> **Work order**: Using the comment thread about Quorn, mark each statement yes or no, and quote the words of the thread that settle it. (a) Leslie Bonci is described as a professor of nutrition at the University of Pittsburgh. (b) Gardenburger accepted Steven Milloy's charge about its relationship with the CSPI. (c) The commenter who posted the Wikipedia excerpt says finding it took less than five minutes of searching.

> **Document text**:
"""

Ever heard of blue cheese? People eat mold. Ever heard of athlete's foot? That's fungus, too. Both of you are being hard-headed. Not everything is black and white.

Anonymous said...

519From Wikipedia: The CSPI's claims were also described by Leslie Bonci, professor of nutrition at the University of Pittsburgh, as "overblown".[31] Steven Milloy, writing for the American Fox News channel, said "CSPI appears to have an unsavory relationship with Quorn competitor, Gardenburger" and called the CSPI's complaints "unscrupulous shrieking".[32] Gardenburger in turn denied this, saying Milloy's "unsavory relationship" claim was "untrue and groundless".[citation needed] Wendy Preiser, Gardenburger's vice president of marketing, supported the Gardenburger position on the grounds that the company was afraid that Quorn's labels would cause people to be suspicious about all meat-free products.[33]

Why not do a bit of proper research guys before believing any of the hype? I found that excerpt on the wiki page in less than 5 minutes of searching.

All in all, having eaten quorn for a couple of years I think it's an excellent substitute for meat.

Vousie said...

To "Anonymous" who posted on Jan 18, 2013
You've finally figured it out - I wish everyone else did too :)
All these professors who've studied for oh-so many years (studied only the stuff that random people "discovered" earlier) aren't actually infallible.
Let's have a look at the *Theory* of Evolution next... Shall we find that the guy who started carbon dating later said it was useless?

Anonymous said...

The devil can cite Scripture for his purpose. And marketing people can quote science for theirs.

You do the same thing when you cite the dubious ethics of big business as a reason to impugn the integrity of genuine scientists.

Anonymous said...

As a lifelong vegetarian, and almost daily consumer of Quorn products, i can state with 100% conviction that it is utterly fantastic!
I really dont care how its produced.... Nor about a few Fatburger-eating Americans complaining that it made them ill (any healthy food would probably provoke the same reaction!)

"""

[Collected data entries]
"""

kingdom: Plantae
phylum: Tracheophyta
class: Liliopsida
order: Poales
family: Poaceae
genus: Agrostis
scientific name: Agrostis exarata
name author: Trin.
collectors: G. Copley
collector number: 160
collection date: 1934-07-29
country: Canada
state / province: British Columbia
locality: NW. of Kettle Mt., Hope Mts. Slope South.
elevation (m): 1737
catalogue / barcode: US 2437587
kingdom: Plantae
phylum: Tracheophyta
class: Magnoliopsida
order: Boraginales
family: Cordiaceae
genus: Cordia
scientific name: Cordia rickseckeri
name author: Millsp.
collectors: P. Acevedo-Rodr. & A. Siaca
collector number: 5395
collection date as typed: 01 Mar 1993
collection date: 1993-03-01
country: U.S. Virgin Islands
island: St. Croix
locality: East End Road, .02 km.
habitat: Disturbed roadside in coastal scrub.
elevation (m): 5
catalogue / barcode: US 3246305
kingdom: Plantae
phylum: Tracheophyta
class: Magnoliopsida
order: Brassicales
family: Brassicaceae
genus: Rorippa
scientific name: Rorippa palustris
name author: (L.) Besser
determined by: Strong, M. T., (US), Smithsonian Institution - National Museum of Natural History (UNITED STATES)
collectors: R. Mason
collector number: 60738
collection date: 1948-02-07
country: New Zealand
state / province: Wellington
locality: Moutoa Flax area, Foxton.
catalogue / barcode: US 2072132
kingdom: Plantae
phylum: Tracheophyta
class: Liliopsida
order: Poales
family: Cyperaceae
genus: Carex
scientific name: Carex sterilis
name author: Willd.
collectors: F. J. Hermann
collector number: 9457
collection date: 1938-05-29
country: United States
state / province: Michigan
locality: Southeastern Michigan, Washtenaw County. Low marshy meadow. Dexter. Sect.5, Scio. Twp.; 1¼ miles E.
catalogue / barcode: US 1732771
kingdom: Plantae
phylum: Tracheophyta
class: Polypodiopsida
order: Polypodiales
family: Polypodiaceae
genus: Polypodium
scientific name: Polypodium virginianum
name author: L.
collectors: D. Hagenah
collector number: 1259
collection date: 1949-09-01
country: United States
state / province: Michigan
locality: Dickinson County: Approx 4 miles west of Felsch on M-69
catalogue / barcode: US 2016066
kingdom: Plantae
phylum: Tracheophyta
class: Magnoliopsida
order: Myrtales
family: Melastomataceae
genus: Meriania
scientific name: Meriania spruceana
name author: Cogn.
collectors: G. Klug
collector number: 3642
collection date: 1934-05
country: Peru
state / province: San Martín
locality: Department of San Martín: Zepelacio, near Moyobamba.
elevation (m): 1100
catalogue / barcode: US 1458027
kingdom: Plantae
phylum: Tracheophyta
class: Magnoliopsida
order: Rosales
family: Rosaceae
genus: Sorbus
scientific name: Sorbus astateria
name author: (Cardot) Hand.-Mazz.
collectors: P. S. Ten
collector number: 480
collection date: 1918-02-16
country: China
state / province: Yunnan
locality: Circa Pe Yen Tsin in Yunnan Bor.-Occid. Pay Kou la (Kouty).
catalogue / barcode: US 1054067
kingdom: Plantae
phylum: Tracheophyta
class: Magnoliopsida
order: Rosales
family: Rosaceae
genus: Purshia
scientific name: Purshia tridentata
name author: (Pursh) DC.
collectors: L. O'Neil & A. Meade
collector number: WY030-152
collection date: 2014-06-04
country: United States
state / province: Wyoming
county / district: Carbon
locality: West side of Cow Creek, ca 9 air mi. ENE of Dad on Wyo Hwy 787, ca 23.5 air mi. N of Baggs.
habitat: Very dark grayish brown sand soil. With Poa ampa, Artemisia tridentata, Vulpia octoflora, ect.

"""

> **Exercise output**:
(a) Yes: "Leslie Bonci, professor of nutrition at the University of Pittsburgh"
(b) No: "Gardenburger in turn denied this"
(c) Yes: "I found that excerpt on the wiki page in less than 5 minutes of searching."